Rewrite the lines below with every "photo" changed to "image" and nothing else altered. Leave out the pictures.

Given material START

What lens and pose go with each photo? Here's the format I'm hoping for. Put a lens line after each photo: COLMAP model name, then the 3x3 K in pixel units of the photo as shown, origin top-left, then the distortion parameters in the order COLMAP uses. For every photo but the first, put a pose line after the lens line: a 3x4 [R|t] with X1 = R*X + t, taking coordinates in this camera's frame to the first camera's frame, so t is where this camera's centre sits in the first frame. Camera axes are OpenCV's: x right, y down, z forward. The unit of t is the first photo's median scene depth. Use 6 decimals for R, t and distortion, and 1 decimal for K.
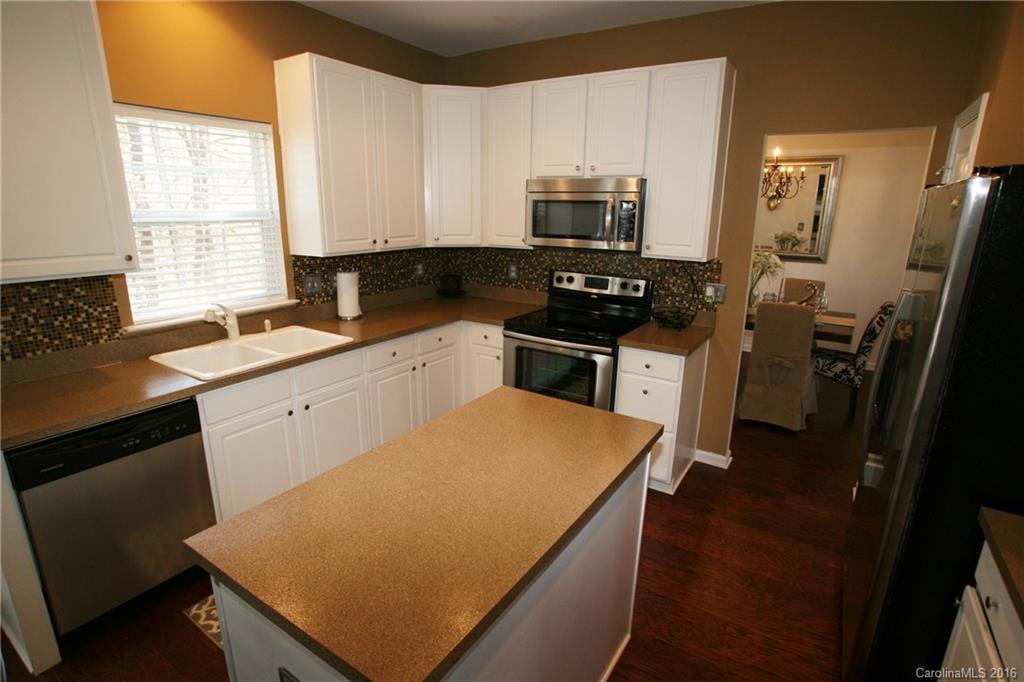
lens RADIAL K [[509.2, 0, 505.8], [0, 509.2, 349.5], [0, 0, 1]] dist [-0.061366, 0.012227]
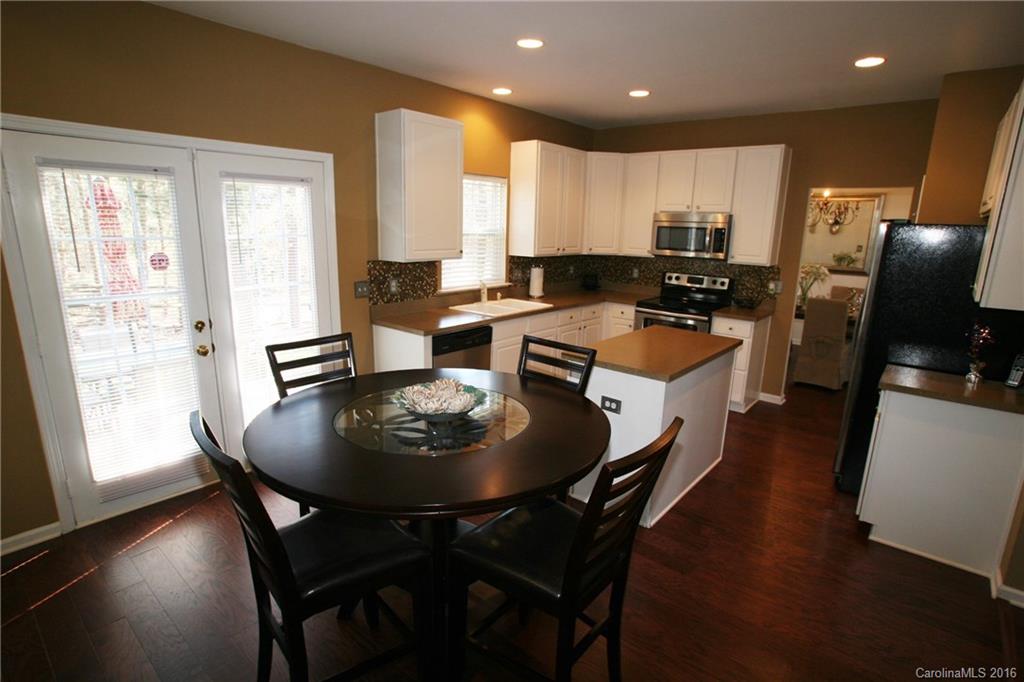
lens RADIAL K [[509.2, 0, 507.6], [0, 509.2, 349.8], [0, 0, 1]] dist [-0.061366, 0.012227]
pose [[0.992233, 0.041264, -0.117352, -0.212896], [-0.045217, 0.998489, -0.031222, 0.163632], [0.115887, 0.036286, 0.992599, -0.613534]]
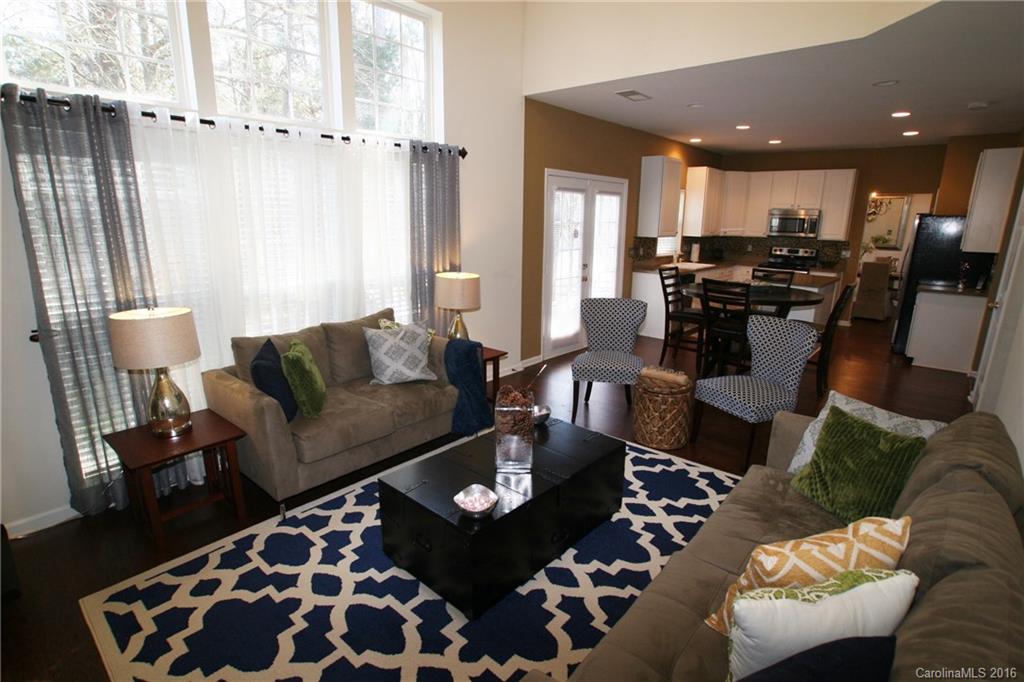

Given material END

Problem solution
What lens and pose go with each image? Here's the format I'm hoping for. Put a lens line after each image: COLMAP model name, then the 3x3 K in pixel units of the image as shown, origin top-left, then the distortion parameters in the order COLMAP uses. For every image but the first, put a pose line after the lens line: a 3x4 [R|t] with X1 = R*X + t, taking coordinates in this camera's frame to the first camera's frame, so t is where this camera's centre sits in the first frame. Camera axes are OpenCV's: x right, y down, z forward. The unit of t is the first image's median scene depth. Use 6 decimals for R, t and distortion, and 1 decimal for K.
lens RADIAL K [[509.2, 0, 505.8], [0, 509.2, 349.5], [0, 0, 1]] dist [-0.061366, 0.012227]
lens RADIAL K [[509.2, 0, 507.6], [0, 509.2, 349.8], [0, 0, 1]] dist [-0.061366, 0.012227]
pose [[0.992233, 0.041264, -0.117352, -0.212896], [-0.045217, 0.998489, -0.031222, 0.163632], [0.115887, 0.036286, 0.992599, -0.613534]]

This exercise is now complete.